-- Exercise description --
Tally every line below where "labels" appears, then report the total alone.

-- Supplied records --
= = = =

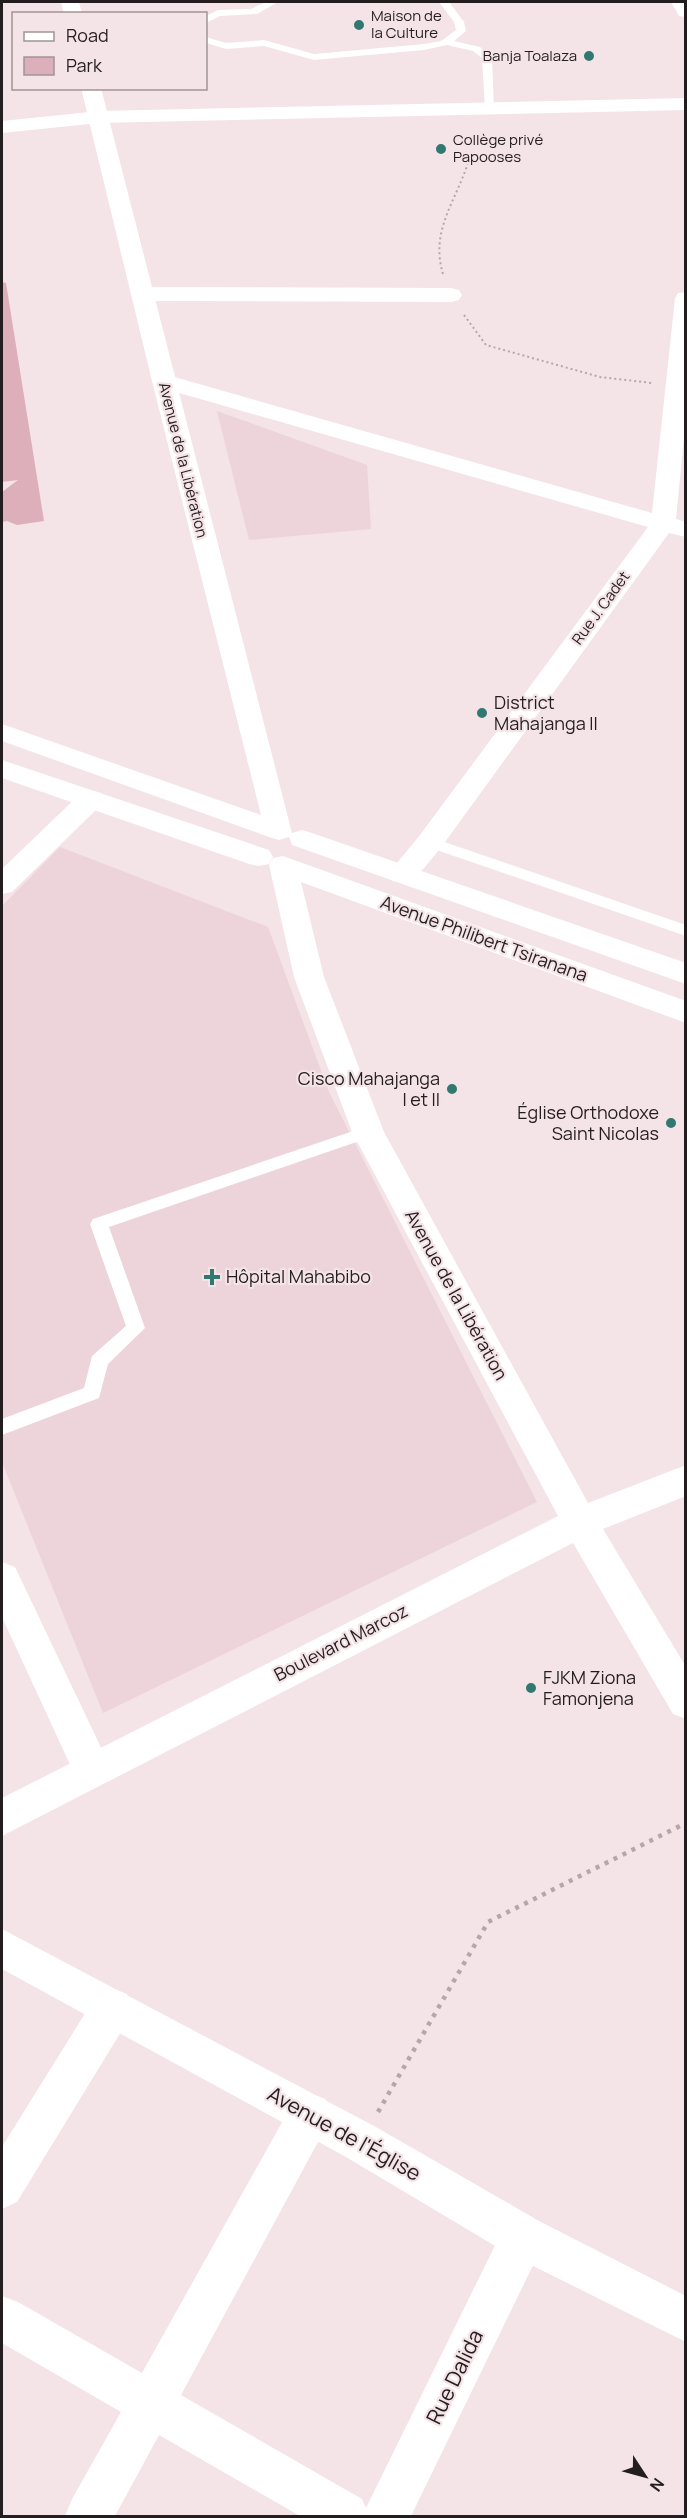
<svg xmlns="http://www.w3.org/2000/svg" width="687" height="2518" viewBox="0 0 687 2518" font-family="Manrope,sans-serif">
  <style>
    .built { fill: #edd4da }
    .green { fill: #ddafbb }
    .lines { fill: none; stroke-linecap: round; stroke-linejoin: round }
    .path-far1 { stroke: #b4a7aa; stroke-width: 2; stroke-dasharray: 2 3; stroke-linecap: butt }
    .path { stroke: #b4a7aa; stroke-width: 4.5; stroke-dasharray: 4 6; stroke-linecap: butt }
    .lane { fill: #fff; fill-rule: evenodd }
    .street { fill: #fff; fill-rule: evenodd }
    .secondary { fill: #fff; fill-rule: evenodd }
    .poi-dot { fill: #317871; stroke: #f4e3e7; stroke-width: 2 }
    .labels { text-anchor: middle; stroke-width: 4.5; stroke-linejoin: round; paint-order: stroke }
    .far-poi-label { font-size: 15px; fill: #231d1f; stroke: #f4e3e7; text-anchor: start }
    .far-street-label { font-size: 15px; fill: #231d1f; stroke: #f4e3e7 }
    .poi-label { font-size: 18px; fill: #231d1f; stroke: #f4e3e7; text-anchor: start }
    .street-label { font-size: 18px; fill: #231d1f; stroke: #f4e3e7 }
    .near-street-label { font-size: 21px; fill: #231d1f; stroke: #f4e3e7 }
  </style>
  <rect width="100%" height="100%" fill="#f4e3e7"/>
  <path class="built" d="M217 411 367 465 371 529 249 540Z
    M60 847 268 927 329 1092 537 1502 103 1713 2 1462V906Z"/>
  <path class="green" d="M2 282 6 283 44 521 17 525 7 521 2 522V492L18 480 2 482Z"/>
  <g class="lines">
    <path class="path-far1" d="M443 274C430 231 455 203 468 163
      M464 315 486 345 600 377 652 383"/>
    <path class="path" d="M378 2112 488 1922 686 1823"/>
    <path class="lane" d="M266 2H278L257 14 220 16 206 23V16L218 10 251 9Z
      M439 2H449L464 22 466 31 454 41 480 47 492 57 494 111H486L485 109 482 58 473 51 447 45 424 50 314 60 264 46 226 49 206 43V37L226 43 264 40 314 54 424 44 441 41 456 30 454 22Z
      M430 837 686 925V936L425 846 422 842Z
      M368 1126 374 1128 377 1132 374 1136 109 1227 145 1328 108 1364 99 1398 2 1435V1419L84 1388 92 1356 126 1326 90 1224 93 1219Z"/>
    <path class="street" d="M671 2H686V17L679 16Z
      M686 98V110L99 123 2 133V121L99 111Z
      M142 287 451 288 459 290 462 295 459 300 451 302 142 301 134 299 131 294 134 289Z
      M686 292V417L676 519 686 522V537L669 533 440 849C426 864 415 887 392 881L388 874 420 835 648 527 155 386 152 381 155 376 163 374 171 376 652 513 675 298 678 293Z
      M91 790 101 793 105 799 101 805 12 892 2 894V869L81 793Z
      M2 1562 15 1567 106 1758 111 1770 106 1782 92 1788 78 1782 2 1617Z
      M112 1988 127 1994 133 2008 127 2022 17 2202 2 2209V2147L97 1994Z
      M310 2093 325 2099 331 2114 325 2129 181 2395 362 2499 366 2508 507 2221 523 2215 539 2221 545 2237 539 2253 411 2516H300L159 2435 115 2516H65L72 2499 121 2412 2 2343V2296L18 2302 142 2373 295 2099Z"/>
    <path class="secondary" d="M61 2H79L82 14H64Z
      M81 88H101L292 833 302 830 312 833 686 963V984L292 845 289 837 279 840 269 837 2 741V724L261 815 152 381Z
      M2 760 269 850 273 857 269 864 259 866 249 864 2 778Z
      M283 856 686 1001V1023L301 882 324 977 384 1132 588 1503 686 1465V1496L603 1529 686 1667V1719L673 1714 573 1543 2 1836V1798L558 1516 352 1132 294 977 269 865 273 858Z
      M2 1929 376 2127 539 2221 686 2296V2342L507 2253 346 2157 2 1969Z"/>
  </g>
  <g class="poi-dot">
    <circle cx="359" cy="25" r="6"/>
    <circle cx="589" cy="56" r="6"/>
    <circle cx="441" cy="149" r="6"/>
    <circle cx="482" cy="713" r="6"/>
    <circle cx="452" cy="1089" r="6"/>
    <circle cx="671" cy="1123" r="6"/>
    <path d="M209 1268h6v6h6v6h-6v6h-6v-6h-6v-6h6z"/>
    <circle cx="531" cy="1688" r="6"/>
  </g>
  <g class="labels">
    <g class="far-poi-label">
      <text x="371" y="21">Maison de<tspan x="371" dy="17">la Culture</tspan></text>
      <text x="577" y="61" text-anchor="end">Banja Toalaza</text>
      <text x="453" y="145">Collège privé<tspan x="453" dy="17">Papooses</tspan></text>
    </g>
    <g class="far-street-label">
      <text transform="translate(183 460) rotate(76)" y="5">Avenue de la Libération</text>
      <text transform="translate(601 608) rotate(-54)" y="5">Rue J. Cadet</text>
    </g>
    <g class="poi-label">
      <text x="494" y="709">District<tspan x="494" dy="21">Mahajanga II</tspan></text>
      <text x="440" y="1085" text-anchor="end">Cisco Mahajanga<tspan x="440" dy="21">I et II</tspan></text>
      <text x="659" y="1119" text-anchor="end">Église Orthodoxe<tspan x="659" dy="21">Saint Nicolas</tspan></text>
      <text x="226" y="1283">Hôpital Mahabibo</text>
      <text x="543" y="1684">FJKM Ziona<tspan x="543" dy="21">Famonjena</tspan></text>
    </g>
    <g class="street-label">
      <text transform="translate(484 939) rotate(20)" y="6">Avenue Philibert Tsiranana</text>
      <text transform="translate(456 1295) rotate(61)" y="6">Avenue de la Libération</text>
      <text transform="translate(341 1643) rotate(-27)" y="6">Boulevard Marcoz</text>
    </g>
    <g class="near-street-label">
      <text transform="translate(344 2134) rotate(29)" y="7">Avenue de l'Église</text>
      <text transform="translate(455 2377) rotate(-64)" y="7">Rue Dalida</text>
    </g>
  </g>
  <rect width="687" height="2518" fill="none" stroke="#231d1f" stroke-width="6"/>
  <rect x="12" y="12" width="195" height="78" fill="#f4e3e7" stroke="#a09497" stroke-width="1.5"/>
  <rect x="24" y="32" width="30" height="9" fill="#ffffff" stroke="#a09497" stroke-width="1.5"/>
  <text x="66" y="42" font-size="18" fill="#231d1f">Road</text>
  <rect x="24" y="57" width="30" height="18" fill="#ddafbb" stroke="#a09497" stroke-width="1.5"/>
  <text x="66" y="72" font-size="18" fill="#231d1f">Park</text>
  <g transform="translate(645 2476) rotate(126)" stroke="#f4e3e7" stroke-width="4.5" paint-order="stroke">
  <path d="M0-4.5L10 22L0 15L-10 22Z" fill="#231d1f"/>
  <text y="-9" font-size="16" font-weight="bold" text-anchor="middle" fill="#231d1f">N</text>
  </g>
</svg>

= = = =

-- Solution below --
2